Venuto al mondo
Luglio 29, 2009 in Libri da Stefano Mola
Titolo: | Venuto al mondo |
Autore: | Margaret Mazzantini |
Casa editrice: | Mondadori |
Prezzo: | € 20,00 |
Pagine: | 531 |
Non è semplice parlare d’un libro come Venuto al mondo, con cui Margaret Mazzantini è nella cinquina del Premio Campiello 2009. Non è semplice perché affronta temi che sono al centro della vita personale (il rapporto di coppia, il negato desiderio di maternità) e di quella collettiva (la guerra in Bosnia). Non è semplice perché per farne un’analisi completa sarebbe necessario raccontare tutta la trama, senza tralasciare niente o quasi degli snodi fondamentali. Questo è un problema grande, perché il libro mi ha tenuto le dita incollate alle pagine.
Provo allora a riassumere almeno l’inizio. Gemma è una donna romana, sposata con Giuliano. Ha un figlio, Pietro, il cui padre è Diego, secondo marito di Gemma, fotografo, scomparso in Bosnia. Riceve un giorno una telefonata da un vecchio amico, Gojko, che le chiede di tornare dopo molti anni a Sarajevo, città dove ha incontrato Diego. Gemma e il riluttante adolescente Pietro partono per un viaggio che porterà Gemma a ripercorrere tutti i nodi dolorosi della sua esistenza, insieme a quelli d’un paese dilaniato da una guerra a due passi da casa nostra.
Come già in Non ti muovere Margaret Mazzantini conduce la storia intrecciando il passato al presente. La vita di Gemma viene svelata poco alla volta, così come poco alla volta in questo viaggio Pietro prende coscienza di sé.
È giusto rincorrere la maternità a tutti i costi? E se diventa un’ossessione e porta alla frattura della coppia? Può bastare una coppia a sé stessa, anche senza la generazione della vita?
Queste domande possono sembrare così monolitiche da parere banali, semplificate. Il libro le rende reali, affondando il coltello dentro alla loro carne viva, non risparmiando niente. Non ci sono buoni né cattivi, e nemmeno risposte chiare. Margaret Mazzantini non vuole creare nessuna morale, segue i personaggi da vicinissimo: le pagine sono piene di odori, oggetti, colori. Gli odori, soprattutto, a dare sempre la tinta di fondo alla scena, forse perché l’olfatto è in fondo il senso più animale che abbiamo. Sembra davvero di ritrovare la vita, quella di tutti i giorni, al di là degli accadimenti diversi e in certo senso eccezionali della vicenda.

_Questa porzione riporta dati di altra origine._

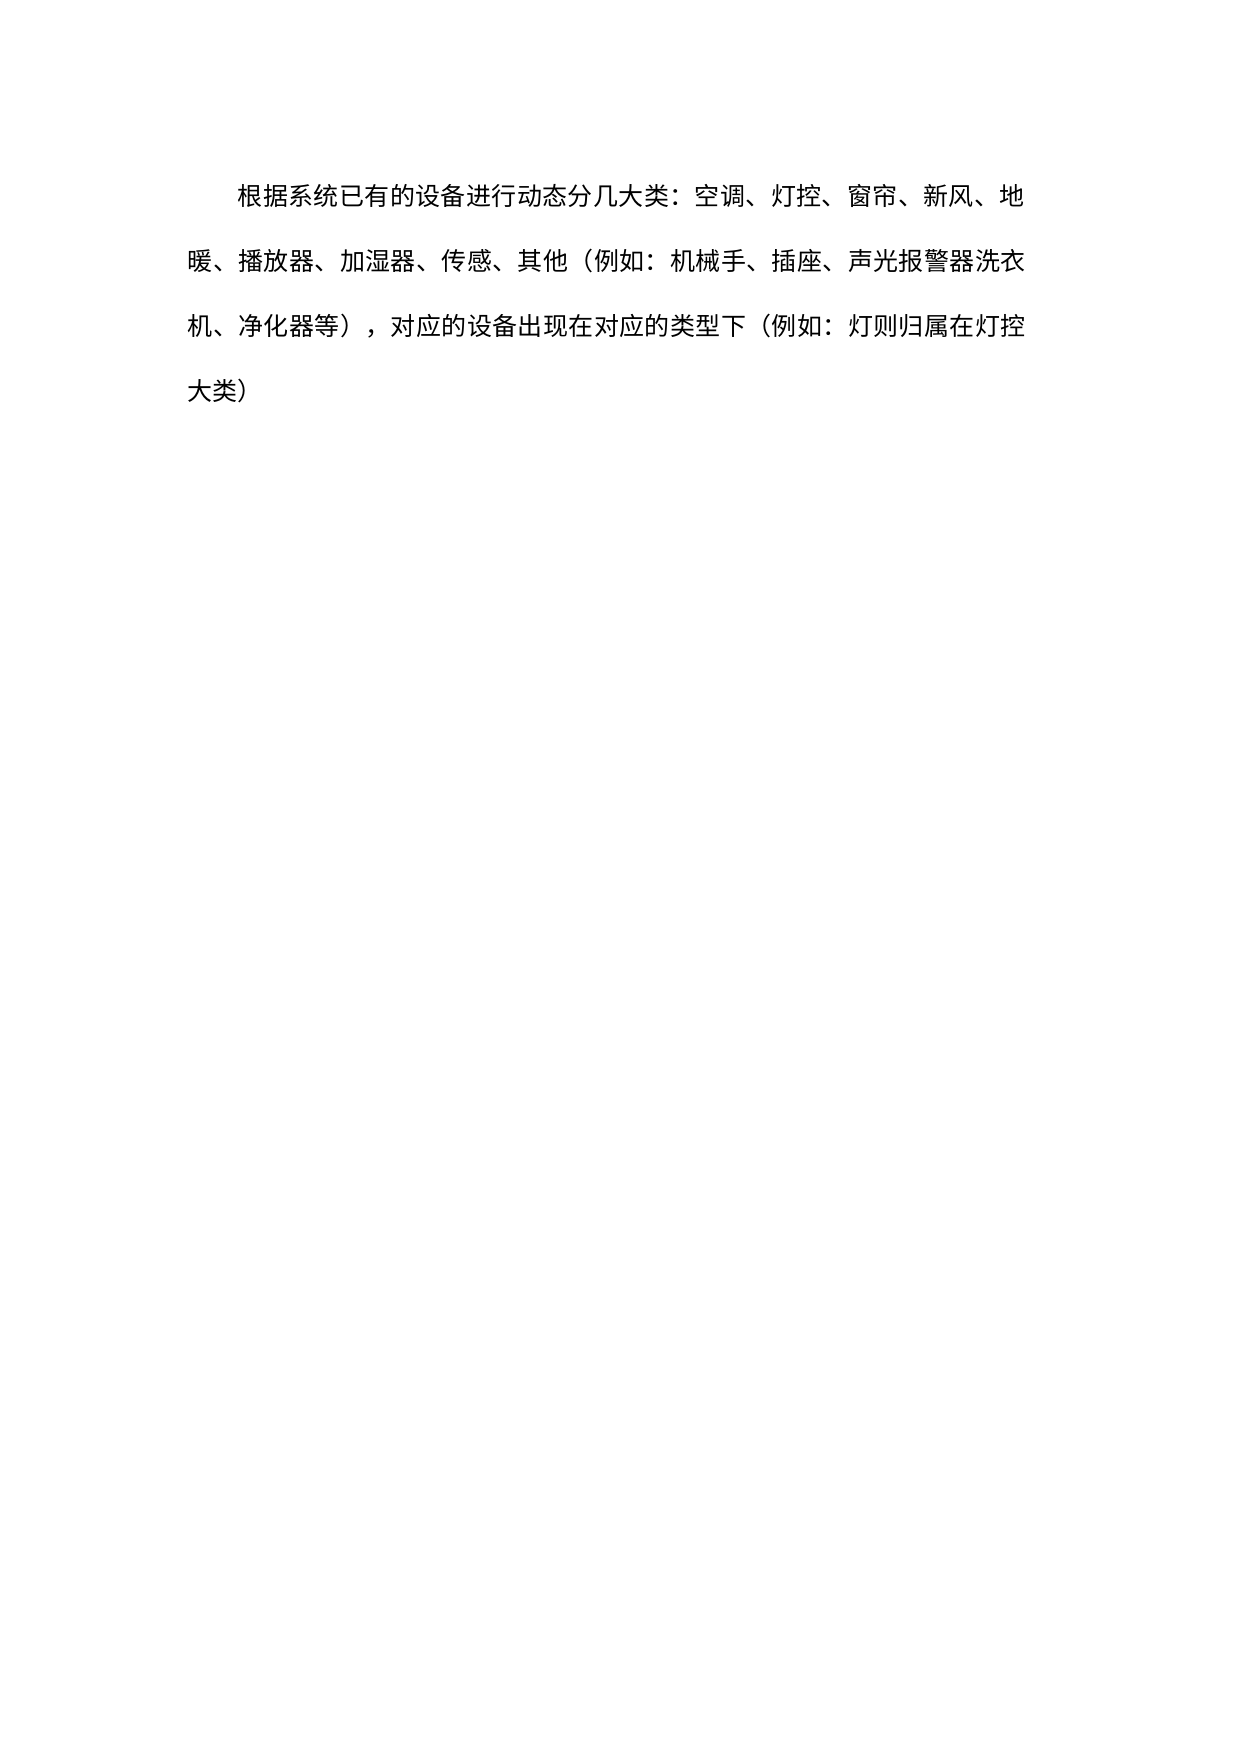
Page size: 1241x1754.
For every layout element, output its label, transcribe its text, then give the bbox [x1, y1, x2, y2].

list 根据系统已有的设备进行动态分几大类：空调、灯控、窗帘、新风、地暖、播放器、加湿器、传感、其他（例如：机械手、插座、声光报警器洗衣机、净化器等），对应的设备出现在对应的类型下（例如：灯则归属在灯控大类） [187, 162, 1028, 422]
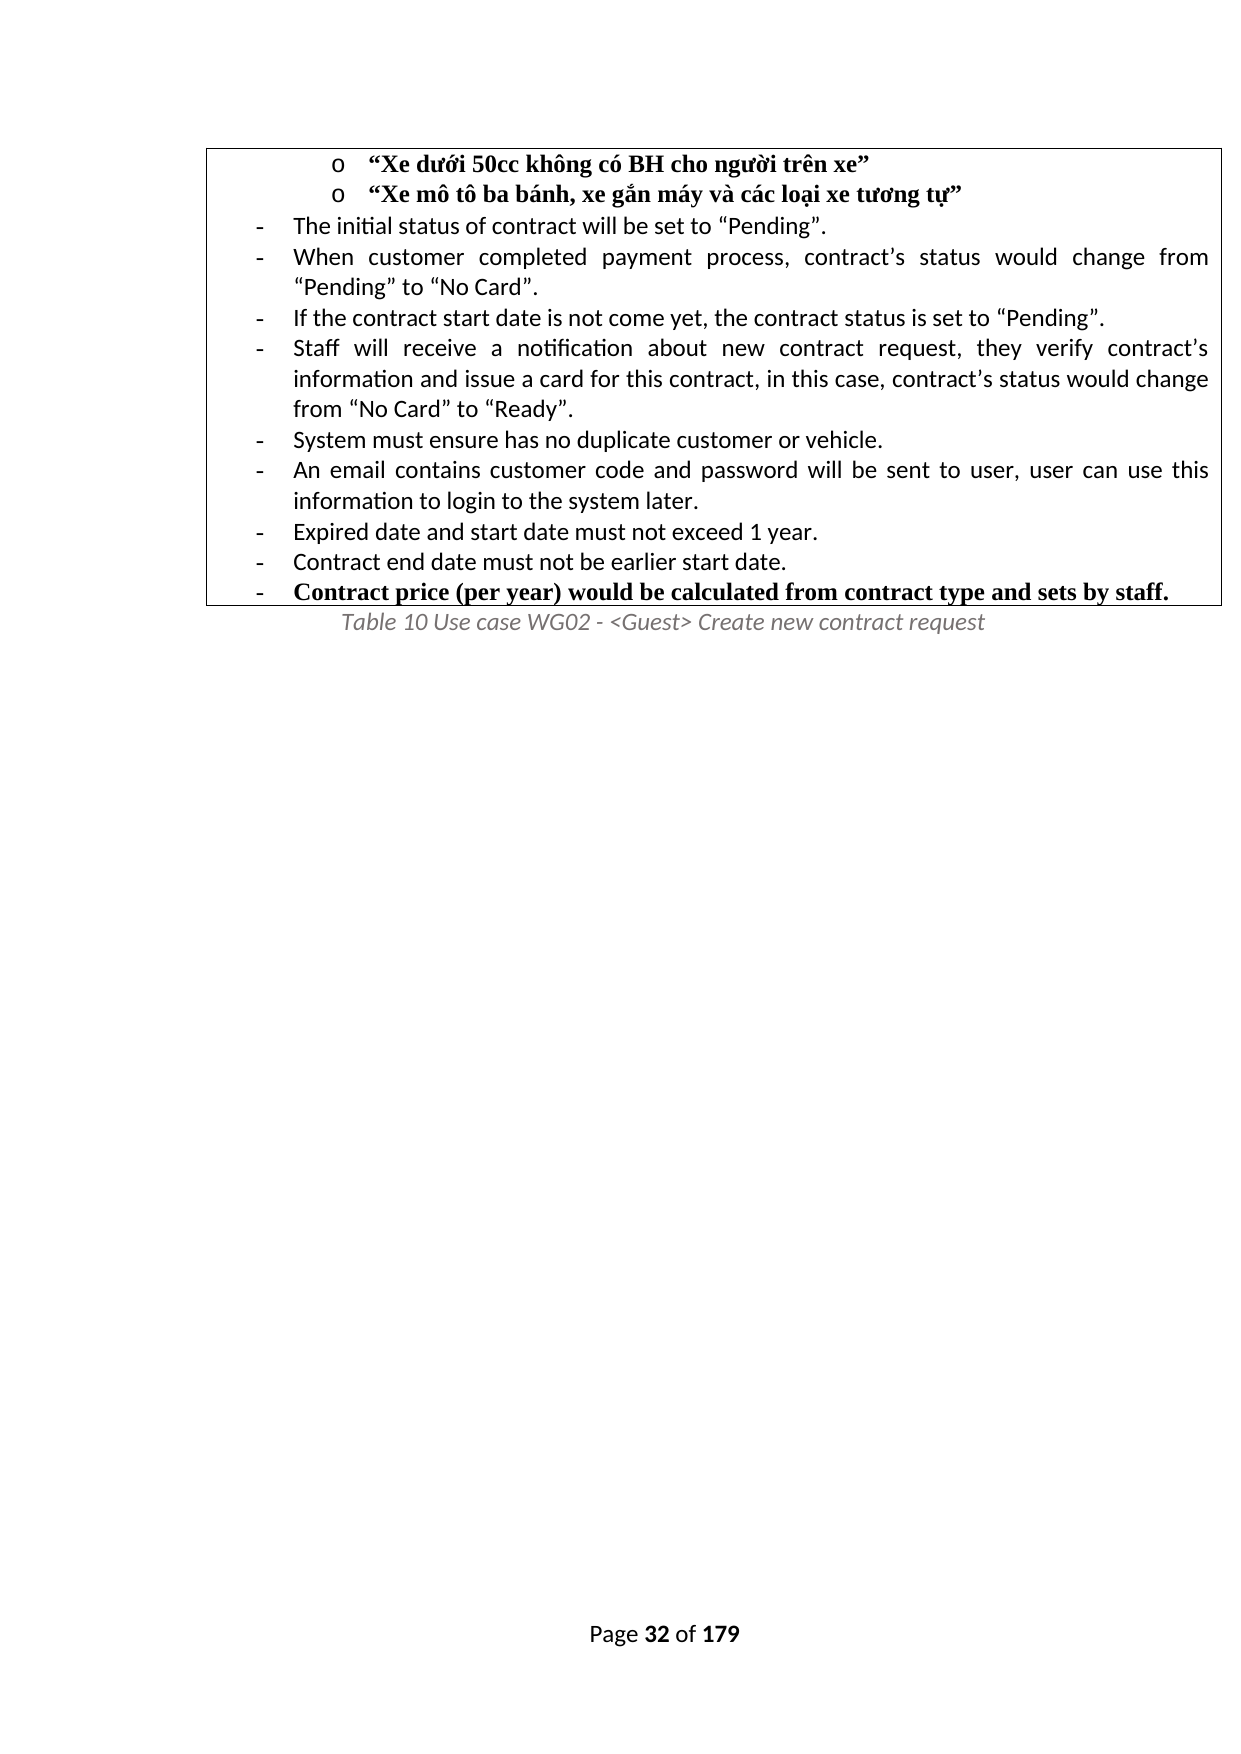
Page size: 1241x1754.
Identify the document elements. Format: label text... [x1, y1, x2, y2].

text Table 10 Use case WG02 - <Guest> Create new contract request [207, 606, 1122, 637]
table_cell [207, 149, 1221, 605]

Un’altra delle domande che mi sono fatto è: perché la Bosnia? Perché intrecciare una guerra alla storia d’una maternità negata? Apparentemente potrebbe sembrare troppo. Troppa materia, troppo carica. In realtà almeno a me non è parso così. Forse una lotta fratricida, quella dove un vicino di casa improvvisamente ti spara addosso per motivi etnici è correlata alla degenerazione di una coppia che non riesce ad avere figli. Anche se alla fine sembra di poter concludere che la vita vince sempre.
Io di più qui non mi sentirei di dire. Se l’avete letto, mi piacerebbe sentire la vostra opinione. Chiudo segnalando un’analisi del tema della paternità in chiave religiosa che si trova nel blog I barbari (attenzione che viene raccontata buona parte della trama).